ACTION ITEM – Copy out every line of text in the data below word for word, keeping the line breaks. Leave the pictures out.

(Stored data entries)
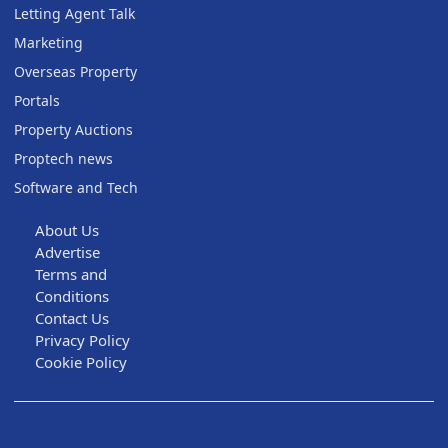
Letting Agent Talk
Marketing
Overseas Property
Portals
Property Auctions
Proptech news
Software and Tech
About Us
Advertise
Terms and
Conditions
Contact Us
Privacy Policy
Cookie Policy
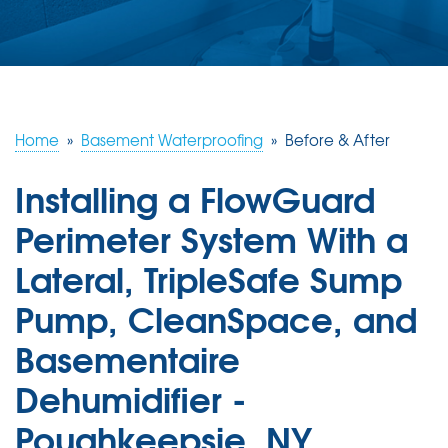
ABOUT US
SERVICE AREA
FREE ESTIMATE
Home
»
Basement Waterproofing
»
Before & After
Installing a FlowGuard
Perimeter System With a
Lateral, TripleSafe Sump
Pump, CleanSpace, and
Basementaire
Dehumidifier -
Poughkeepsie, NY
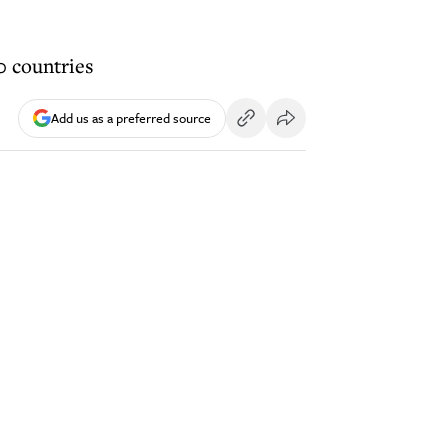
0 countries
Add us as a preferred source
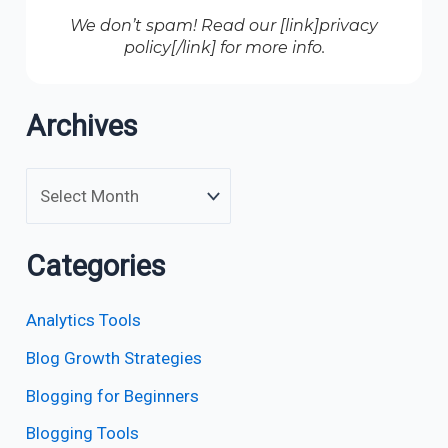
We don’t spam! Read our [link]privacy
policy[/link] for more info.
Archives
Categories
Analytics Tools
Blog Growth Strategies
Blogging for Beginners
Blogging Tools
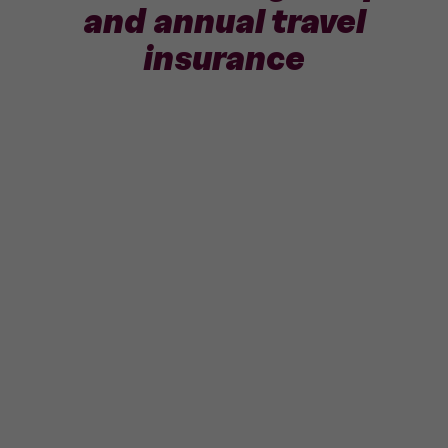
and annual travel
insurance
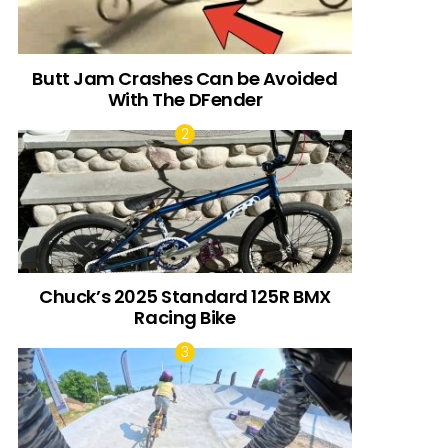
Butt Jam Crashes Can be Avoided
With The DFender
Chuck’s 2025 Standard 125R BMX
Racing Bike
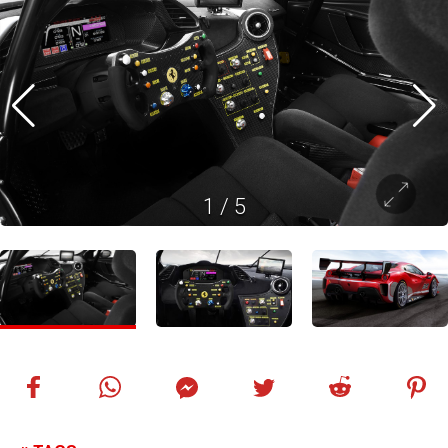
1
/
5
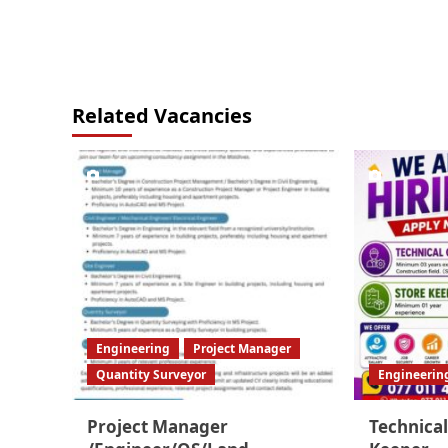
Related Vacancies
Engineering
Project Manager
Quantity Surveyor
Engineerin
Project Manager
Technical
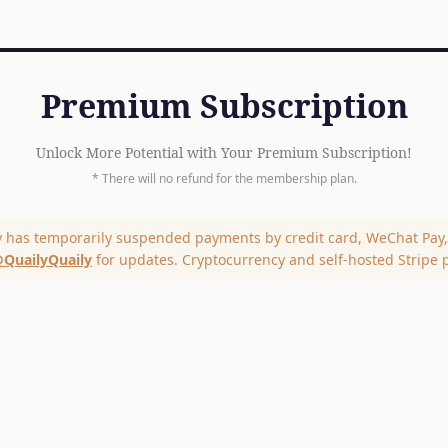
Premium Subscription
Unlock More Potential with Your Premium Subscription!
* There will no refund for the membership plan.
y has temporarily suspended payments by credit card, WeChat Pay, 
QuailyQuaily
for updates. Cryptocurrency and self-hosted Stripe 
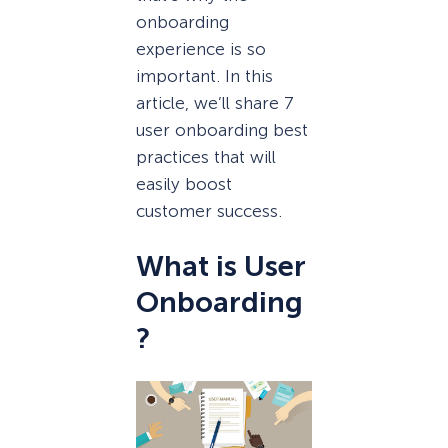
onboarding
experience is so
important. In this
article, we’ll share 7
user onboarding best
practices that will
easily boost
customer success.
What is User
Onboarding
?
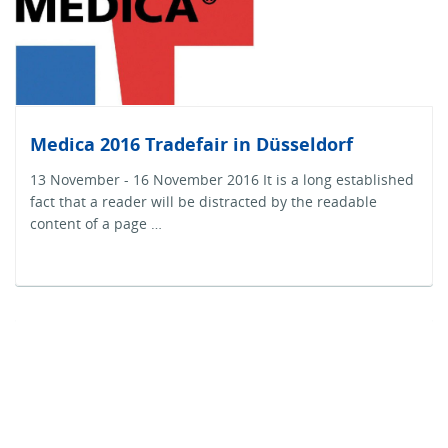
Medica 2016 Tradefair in Düsseldorf
13 November - 16 November 2016 It is a long established
fact that a reader will be distracted by the readable
content of a page …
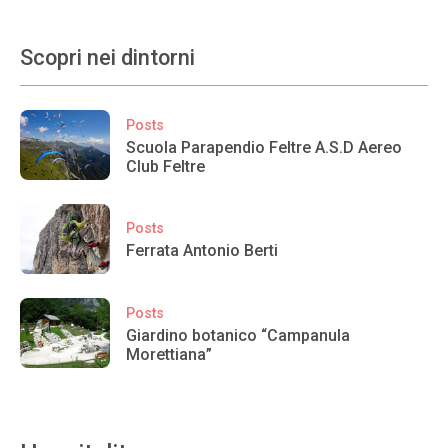
Scopri nei dintorni
Posts
Scuola Parapendio Feltre A.S.D Aereo
Club Feltre
Posts
Ferrata Antonio Berti
Posts
Giardino botanico “Campanula
Morettiana”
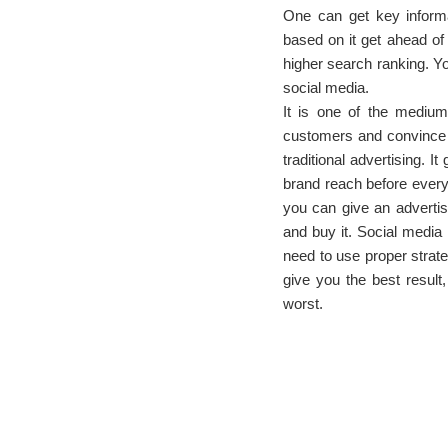
One can get key informa
based on it get ahead of
higher search ranking. Yo
social media.
It is one of the mediu
customers and convince 
traditional advertising. 
brand reach before every 
you can give an advertis
and buy it. Social media 
need to use proper strateg
give you the best result,
worst.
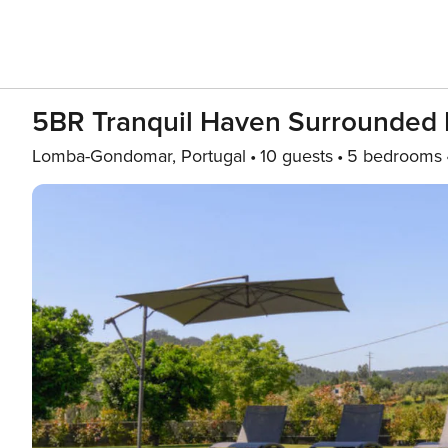
5BR Tranquil Haven Surrounded 
Lomba-Gondomar, Portugal
10 guests
5 bedrooms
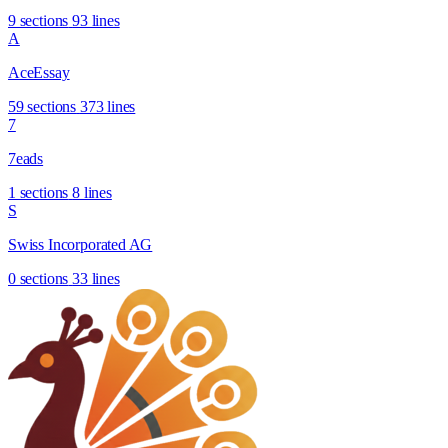
9 sections
93 lines
A
AceEssay
59 sections
373 lines
7
7eads
1 sections
8 lines
S
Swiss Incorporated AG
0 sections
33 lines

OUTPUT –
Letting Agent Talk
Marketing
Overseas Property
Portals
Property Auctions
Proptech news
Software and Tech
About Us
Advertise
Terms and
Conditions
Contact Us
Privacy Policy
Cookie Policy
ABOUT US
SERVICE AREA
FREE ESTIMATE
Home
»
Basement Waterproofing
»
Before & After
Installing a FlowGuard
Perimeter System With a
Lateral, TripleSafe Sump
Pump, CleanSpace, and
Basementaire
Dehumidifier -
Poughkeepsie, NY
0 countries
Add us as a preferred source
We don’t spam! Read our [link]privacy
policy[/link] for more info.
Archives
Categories
Analytics Tools
Blog Growth Strategies
Blogging for Beginners
Blogging Tools
and annual travel
insurance
Butt Jam Crashes Can be Avoided
With The DFender
Chuck’s 2025 Standard 125R BMX
Racing Bike
1
/
5
Related Vacancies
Engineering
Project Manager
Quantity Surveyor
Engineerin
Project Manager
Technical
Premium Subscription
Unlock More Potential with Your Premium Subscription!
* There will no refund for the membership plan.
y has temporarily suspended payments by credit card, WeChat Pay, 
QuailyQuaily
for updates. Cryptocurrency and self-hosted Stripe 
onboarding
experience is so
important. In this
article, we’ll share 7
user onboarding best
practices that will
easily boost
customer success.
What is User
Onboarding
?
Medica 2016 Tradefair in Düsseldorf
13 November - 16 November 2016 It is a long established
fact that a reader will be distracted by the readable
content of a page …
Scopri nei dintorni
Posts
Scuola Parapendio Feltre A.S.D Aereo
Club Feltre
Posts
Ferrata Antonio Berti
Posts
Giardino botanico “Campanula
Morettiana”
One can get key informa
based on it get ahead of
higher search ranking. Yo
social media.
It is one of the mediu
customers and convince 
traditional advertising. 
brand reach before every 
you can give an advertis
and buy it. Social media 
need to use proper strateg
give you the best result,
worst.
5BR Tranquil Haven Surrounded 
Lomba-Gondomar, Portugal
10 guests
5 bedrooms
9 sections
93 lines
A
AceEssay
59 sections
373 lines
7
7eads
1 sections
8 lines
S
Swiss Incorporated AG
0 sections
33 lines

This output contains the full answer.